Exercise brief -
Exact copies of all the lines below are wanted, without a single picture.

Source information -

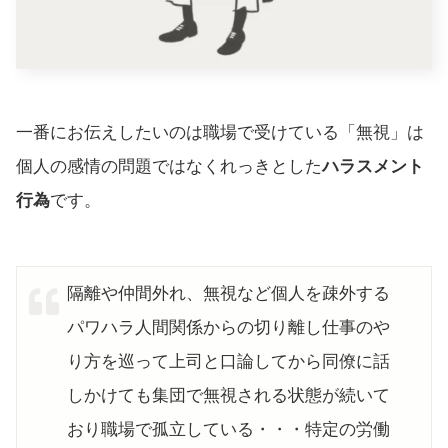
一番にお伝えしたいのは職場で受けている「無視」は
個人の感情の問題ではなくれっきとした
ハラスメント
行為
です。
隔離や仲間外れ、無視など個人を疎外する
パワハラ人間関係からの切り離し仕事のや
り方を巡って上司と口論してから同僚に話
しかけても集団で無視される状態が続いて
おり職場で孤立している・・・特定の労働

Exercise response -
一番にお伝えしたいのは職場で受けている「無視」は
個人の感情の問題ではなくれっきとした
ハラスメント
行為
です。
隔離や仲間外れ、無視など個人を疎外する
パワハラ人間関係からの切り離し仕事のや
り方を巡って上司と口論してから同僚に話
しかけても集団で無視される状態が続いて
おり職場で孤立している・・・特定の労働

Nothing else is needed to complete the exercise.